■ **Dataset entries**
================
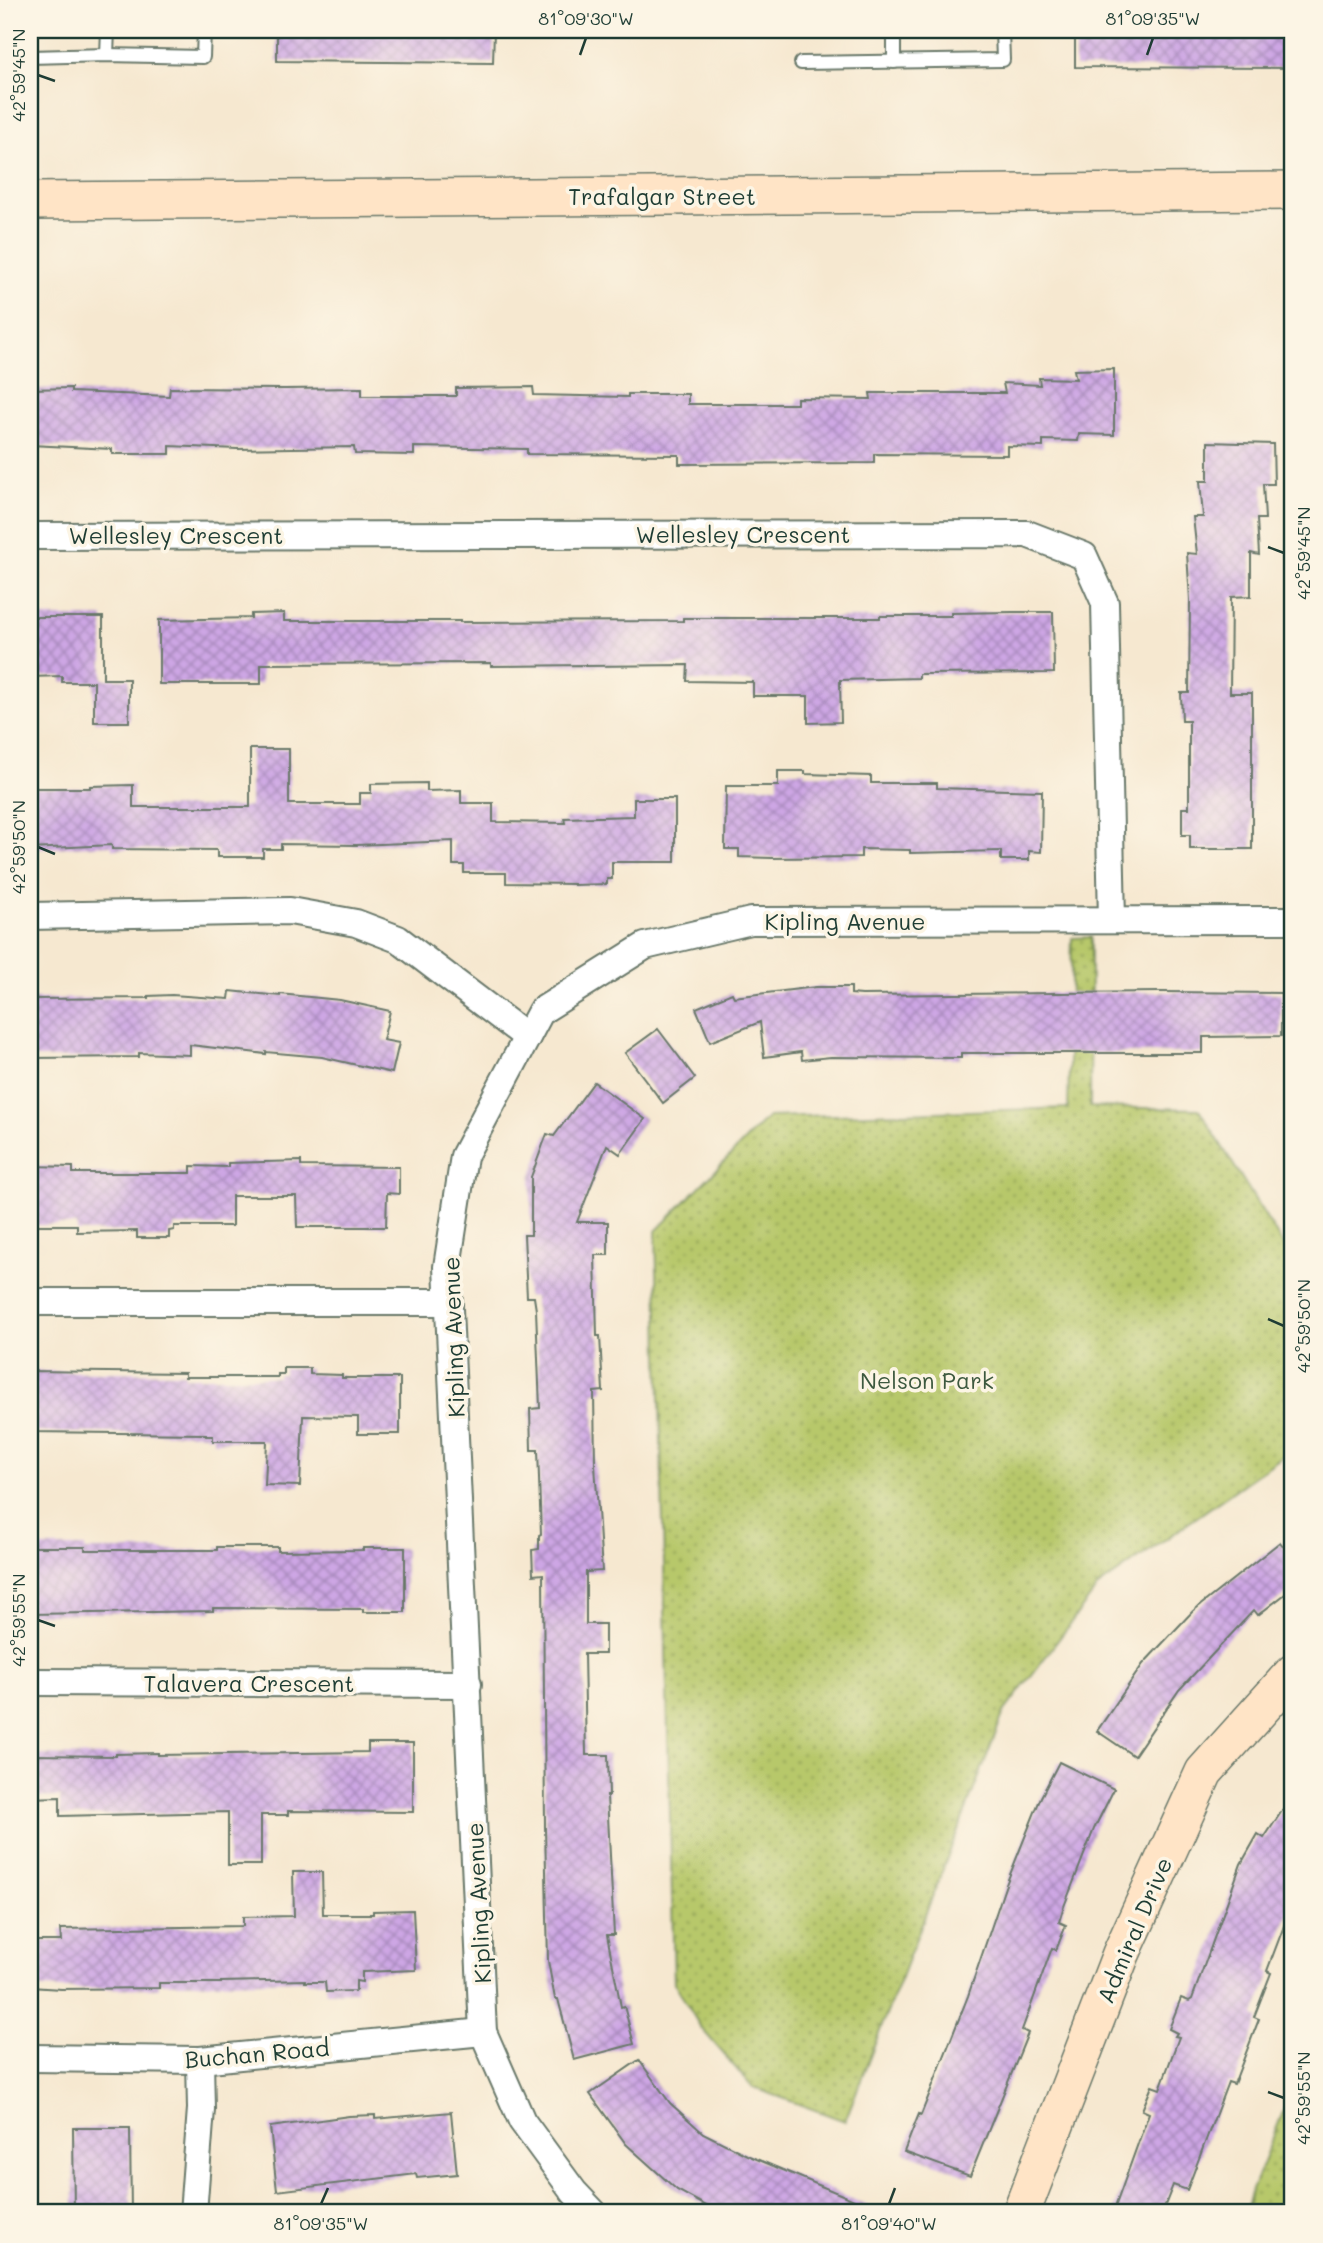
<svg xmlns="http://www.w3.org/2000/svg" width="1323" height="2243" viewBox="0 0 1323 2243" font-family="Mali,sans-serif">
  <style>
    .park { fill: url(#park-dots); stroke: #6b8250; stroke-width: 2 }
    .building { fill: url(#building-cross-hatch) }
    .lines { fill: none; stroke-linecap: round; stroke-linejoin: round }
    .lane-casing { stroke: #6a796b; stroke-width: 16 }
    .street-casing { stroke: #6a796b; stroke-width: 30 }
    .secondary-casing { stroke: #6a796b; stroke-width: 40 }
    .lane { stroke: #fff; stroke-width: 12 }
    .street { stroke: #fff; stroke-width: 26 }
    .secondary { stroke: #ffe4c6; stroke-width: 37 }
    .ticks { fill: none; stroke: #1f3d34; stroke-width: 2.5 }
    .labels { text-anchor: middle; dominant-baseline: central; stroke-width: 7; stroke-linejoin: round; paint-order: stroke }
    .street-label { font-size: 23px; fill: #1f3d34; stroke: #fcf5e5 }
    .park-label { font-size: 23px; fill: #3d593f; stroke: #fcf5e5 }
    .neatline { fill: none; stroke: #1f3d34; stroke-width: 2.5 }
    .ticks-label { font-size: 18px; text-anchor: middle; fill: #1f3d34 }
  </style>
  <defs>
    <pattern id="park-dots" width="8" height="8" patternUnits="userSpaceOnUse" patternTransform="scale(1.75)"><rect width="8" height="8" fill="#b7c86b"/><path d="M2 2h.1M6 6h.1" fill="none" stroke="#94a459" stroke-width="1.8" stroke-linecap="round"/></pattern>
    <pattern id="building-cross-hatch" width="8" height="8" patternUnits="userSpaceOnUse" patternTransform="scale(1.75)"><rect width="8" height="8" fill="#cda6e4"/><path d="M0 0l8 8M0 8l8-8" fill="none" stroke="#a688ba"/></pattern>
  </defs>
  <rect width="100%" height="100%" fill="#fcf5e5"/>
  <filter id="ink" filterUnits="userSpaceOnUse"><feTurbulence type="fractalNoise" baseFrequency=".0143" numOctaves="2"/><feDisplacementMap in="SourceGraphic" scale="14" xChannelSelector="R" yChannelSelector="G"/><feConvolveMatrix kernelMatrix="1 2 1 2 8 2 1 2 1" color-interpolation-filters="sRGB"/></filter>
  <filter id="wash" filterUnits="userSpaceOnUse"><feTurbulence type="fractalNoise" baseFrequency=".00686" numOctaves="4" result="noise"/><feDisplacementMap in="SourceGraphic" scale="28" xChannelSelector="R" yChannelSelector="G"/><feGaussianBlur stdDeviation="1.57" result="paint"/><feColorMatrix in="noise" values="0 0 0 0 0 0 0 0 0 0 0 0 0 0 0 0 0 1.4 0 .05"/><feComposite in="paint" operator="in"/></filter>
  <g filter="url(#wash)">
    <rect width="100%" height="100%" fill="#f6e8d0"/>
    <g class="park">
      <polygon points="1091,937 1090,1107 1199,1109 1293,1261 1293,1449 1098,1587 1004,1712 845,2121 752,2087 701,2028 674,1983 656,1231 768,1117 1068,1108 1072,938"/>
      <polygon points="1293,2087 1293,2213 1245,2213 1252,2190"/>
    </g>
    <g id="blocks">
      <g class="building">
        <polygon points="277,30 494,30 493,63 277,61"/>
        <polygon points="1075,30 1290,30 1290,68 1075,67"/>
        <polygon points="1114,369 1114,435 1079,434 1078,441 1043,440 1043,447 1007,446 1007,455 874,454 874,463 679,464 679,455 527,454 527,449 414,447 414,455 355,454 354,447 237,449 170,446 170,454 112,454 112,449 30,445 30,389 71,388 71,392 169,396 170,388 285,389 362,388 362,396 456,396 456,388 533,387 534,395 628,397 628,394 688,394 688,404 797,404 797,398 871,399 870,393 1005,393 1003,383 1040,385 1039,378 1076,379 1074,370"/>
        <polygon points="1208,442 1273,444 1274,484 1263,484 1265,519 1257,519 1259,555 1251,553 1251,596 1231,597 1230,693 1252,693 1252,849 1190,849 1190,835 1182,835 1182,808 1189,808 1189,721 1182,721 1181,693 1189,693 1190,600 1187,553 1197,554 1193,517 1203,517 1200,481 1208,481"/>
        <polygon points="1013,612 1053,612 1054,673 919,674 919,678 840,680 841,722 808,723 808,696 753,696 753,682 687,681 688,665 585,666 585,665 491,666 491,663 261,664 261,684 159,684 159,620 251,618 251,614 284,613 284,621 460,621 460,622 683,621 683,618 880,618 880,616 951,616 951,613"/>
        <polygon points="30,617 103,617 103,679 129,679 129,722 94,722 94,682 62,682 62,676 30,677"/>
        <polygon points="250,749 289,749 289,804 360,804 360,793 371,793 371,784 427,783 427,791 461,790 461,803 493,803 493,822 565,823 564,818 634,816 634,799 675,799 675,862 612,862 612,879 607,879 607,884 574,885 574,884 506,883 506,873 464,873 464,865 453,865 453,841 356,845 281,844 281,849 263,849 263,857 217,857 217,850 112,849 112,845 30,849 30,788 90,788 90,786 133,785 133,807 250,807"/>
        <polygon points="778,771 805,771 805,774 871,776 871,783 937,783 937,788 1042,791 1041,852 1029,851 1029,860 1001,860 1001,851 910,853 910,850 861,849 861,857 772,858 739,857 739,849 725,849 726,786 778,786"/>
        <polygon points="816,987 851,987 851,994 862,995 1161,992 1281,993 1281,1036 1203,1037 1203,1053 961,1053 961,1058 831,1057 802,1060 801,1052 764,1057 760,1022 710,1042 696,1008 732,993 734,997"/>
        <polygon points="230,991 280,996 280,994 340,1000 390,1011 383,1040 399,1043 392,1073 322,1057 266,1052 266,1054 190,1045 190,1055 139,1053 139,1057 30,1058 30,999 148,998 148,996 172,995 229,999"/>
        <polygon points="658,1029 695,1078 663,1103 625,1053"/>
        <polygon points="594,1082 645,1119 620,1154 607,1145 577,1222 608,1222 608,1255 595,1255 597,1336 600,1336 603,1391 594,1392 595,1465 602,1571 586,1572 586,1624 605,1624 605,1654 584,1654 586,1755 608,1755 609,1796 607,1796 614,1935 607,1935 621,2007 624,2006 634,2044 574,2060 558,1999 555,1999 548,1961 545,1827 543,1574 533,1575 532,1550 539,1549 539,1535 541,1534 538,1450 531,1450 530,1409 540,1408 536,1310 534,1297 527,1297 524,1235 531,1235 531,1177 547,1134 554,1136"/>
        <polygon points="301,1161 301,1166 399,1167 399,1194 387,1193 386,1227 297,1227 296,1196 232,1196 232,1226 174,1226 174,1230 169,1231 169,1238 137,1238 137,1231 77,1232 77,1225 30,1225 30,1166 73,1167 73,1173 191,1173 191,1166 228,1167 228,1163"/>
        <polygon points="284,1368 310,1368 310,1374 342,1375 342,1378 400,1378 400,1434 358,1434 358,1417 303,1416 300,1486 265,1485 267,1441 213,1441 213,1436 206,1436 206,1434 30,1432 30,1371 185,1373 185,1377 278,1377 278,1374 284,1374"/>
        <polygon points="1280,1542 1293,1559 1293,1588 1258,1615 1254,1610 1179,1690 1134,1756 1097,1731 1143,1664 1193,1611"/>
        <polygon points="30,1547 85,1547 85,1550 217,1550 217,1547 278,1547 278,1551 363,1550 363,1548 405,1548 405,1612 363,1612 363,1609 213,1608 213,1611 30,1614"/>
        <polygon points="368,1743 413,1743 413,1812 288,1811 288,1815 261,1815 261,1865 228,1865 228,1812 60,1816 60,1797 30,1798 30,1755 116,1756 116,1754 158,1753 158,1755 368,1752"/>
        <polygon points="1059,1762 1114,1789 1094,1829 1063,1909 1059,1922 1066,1925 1056,1950 1052,1948 1022,2030 1028,2033 970,2176 904,2152 919,2114 921,2115 968,1996 1005,1887 1041,1797"/>
        <polygon points="1293,1794 1293,1902 1267,1971 1271,1973 1254,2017 1259,2019 1234,2084 1228,2082 1187,2190 1173,2185 1162,2213 1113,2213 1149,2113 1142,2110 1152,2086 1160,2089 1179,2037 1175,2036 1177,2033 1169,2029 1181,1998 1189,2001 1192,1999 1241,1864 1258,1834 1264,1838"/>
        <polygon points="293,1872 322,1872 323,1914 373,1914 373,1911 413,1910 416,1970 362,1972 362,1982 356,1981 356,1991 326,1992 325,1982 305,1982 305,1980 221,1982 221,1983 159,1983 159,1988 61,1989 30,1987 30,1941 61,1941 60,1929 243,1926 243,1917 294,1916"/>
        <polygon points="639,2060 670,2103 703,2133 747,2155 885,2213 719,2213 677,2190 626,2144 590,2094"/>
        <polygon points="451,2112 457,2174 417,2178 416,2174 277,2191 270,2127 349,2116 375,2115 375,2119"/>
        <polygon points="73,2128 130,2128 131,2213 74,2213"/>
      </g>
    </g>
  </g>
  <g filter="url(#ink)">
    <use href="#blocks" fill-opacity="0" stroke="#6a796b" stroke-width="2"/>
    <g class="lines">
      <defs>
        <g id="lane">
          <polyline points="107,55 108,30"/>
          <polyline points="30,57 107,55 203,57 204,30"/>
          <polyline points="894,62 894,30"/>
          <polyline points="801,63 1003,60 1002,30"/>
        </g>
        <g id="street">
          <polyline points="30,536 1027,534 1084,556 1105,603 1112,920"/>
          <polyline points="30,916 290,911 356,923 398,939 527,1037"/>
          <polyline points="30,1302 449,1302"/>
          <polyline points="30,1682 468,1684"/>
          <polyline points="30,2058 200,2060 483,2032"/>
          <polyline points="193,2213 201,2109 200,2060"/>
          <polyline points="594,2213 574,2192 522,2121 483,2032 447,1267 464,1156 541,1011 645,946 751,921 1293,920"/>
        </g>
        <g id="secondary">
          <polyline points="30,201 1293,191"/>
          <polyline points="1021,2213 1121,1954 1204,1772 1293,1673"/>
        </g>
      </defs>
      <use href="#lane" class="lane-casing"/>
      <use href="#street" class="street-casing"/>
      <use href="#secondary" class="secondary-casing"/>
      <use href="#lane" class="lane"/>
      <use href="#street" class="street"/>
      <use href="#secondary" class="secondary"/>
    </g>
  </g>
  <path class="ticks" d="M580,55L586,38M1147,55L1153,38M38,75L55,81M1268,547L1284,553M38,847L55,854M1268,1319L1284,1326M38,1620L55,1626M1268,2092L1284,2098M321,2204L328,2188M889,2204L895,2188"/>
  <g class="labels">
    <g class="street-label">
      <text x="662" y="196">Trafalgar Street</text>
      <text x="743" y="534">Wellesley Crescent</text>
      <text x="176" y="535">Wellesley Crescent</text>
      <text x="845" y="921">Kipling Avenue</text>
      <text transform="translate(453 1337) rotate(-92)">Kipling Avenue</text>
      <text x="249" y="1683">Talavera Crescent</text>
      <text transform="translate(478 1903) rotate(-93)">Kipling Avenue</text>
      <text transform="translate(1134 1930) rotate(-67)">Admiral Drive</text>
      <text transform="translate(257 2053) rotate(-5)">Buchan Road</text>
    </g>
    <g class="park-label">
      <text x="927" y="1380">Nelson Park</text>
    </g>
  </g>
  <rect width="1323" height="2243" fill="none" stroke="#fcf5e5" stroke-width="77"/>
  <rect x="38" y="38" width="1246" height="2166" class="neatline"/>
  <g class="ticks-label">
    <text x="586" y="25">81°09'30"W</text>
    <text x="1153" y="25">81°09'35"W</text>
    <text transform="translate(19 75) rotate(-90)" y="6">42°59'45"N</text>
    <text transform="translate(1304 553) rotate(-90)" y="6">42°59'45"N</text>
    <text transform="translate(19 847) rotate(-90)" y="6">42°59'50"N</text>
    <text transform="translate(1304 1326) rotate(-90)" y="6">42°59'50"N</text>
    <text transform="translate(19 1620) rotate(-90)" y="6">42°59'55"N</text>
    <text transform="translate(1304 2098) rotate(-90)" y="6">42°59'55"N</text>
    <text x="321" y="2230">81°09'35"W</text>
    <text x="889" y="2230">81°09'40"W</text>
  </g>
</svg>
================
Among the records above, only the lines between the line holding "280,996 280,994 340,1000" and the line holding "1114,1789 1094,1829 1063,1909", inclusive, are to be output, exactly as written.

■ **RESPONSE TO THE EXERCISE**
        <polygon points="230,991 280,996 280,994 340,1000 390,1011 383,1040 399,1043 392,1073 322,1057 266,1052 266,1054 190,1045 190,1055 139,1053 139,1057 30,1058 30,999 148,998 148,996 172,995 229,999"/>
        <polygon points="658,1029 695,1078 663,1103 625,1053"/>
        <polygon points="594,1082 645,1119 620,1154 607,1145 577,1222 608,1222 608,1255 595,1255 597,1336 600,1336 603,1391 594,1392 595,1465 602,1571 586,1572 586,1624 605,1624 605,1654 584,1654 586,1755 608,1755 609,1796 607,1796 614,1935 607,1935 621,2007 624,2006 634,2044 574,2060 558,1999 555,1999 548,1961 545,1827 543,1574 533,1575 532,1550 539,1549 539,1535 541,1534 538,1450 531,1450 530,1409 540,1408 536,1310 534,1297 527,1297 524,1235 531,1235 531,1177 547,1134 554,1136"/>
        <polygon points="301,1161 301,1166 399,1167 399,1194 387,1193 386,1227 297,1227 296,1196 232,1196 232,1226 174,1226 174,1230 169,1231 169,1238 137,1238 137,1231 77,1232 77,1225 30,1225 30,1166 73,1167 73,1173 191,1173 191,1166 228,1167 228,1163"/>
        <polygon points="284,1368 310,1368 310,1374 342,1375 342,1378 400,1378 400,1434 358,1434 358,1417 303,1416 300,1486 265,1485 267,1441 213,1441 213,1436 206,1436 206,1434 30,1432 30,1371 185,1373 185,1377 278,1377 278,1374 284,1374"/>
        <polygon points="1280,1542 1293,1559 1293,1588 1258,1615 1254,1610 1179,1690 1134,1756 1097,1731 1143,1664 1193,1611"/>
        <polygon points="30,1547 85,1547 85,1550 217,1550 217,1547 278,1547 278,1551 363,1550 363,1548 405,1548 405,1612 363,1612 363,1609 213,1608 213,1611 30,1614"/>
        <polygon points="368,1743 413,1743 413,1812 288,1811 288,1815 261,1815 261,1865 228,1865 228,1812 60,1816 60,1797 30,1798 30,1755 116,1756 116,1754 158,1753 158,1755 368,1752"/>
        <polygon points="1059,1762 1114,1789 1094,1829 1063,1909 1059,1922 1066,1925 1056,1950 1052,1948 1022,2030 1028,2033 970,2176 904,2152 919,2114 921,2115 968,1996 1005,1887 1041,1797"/>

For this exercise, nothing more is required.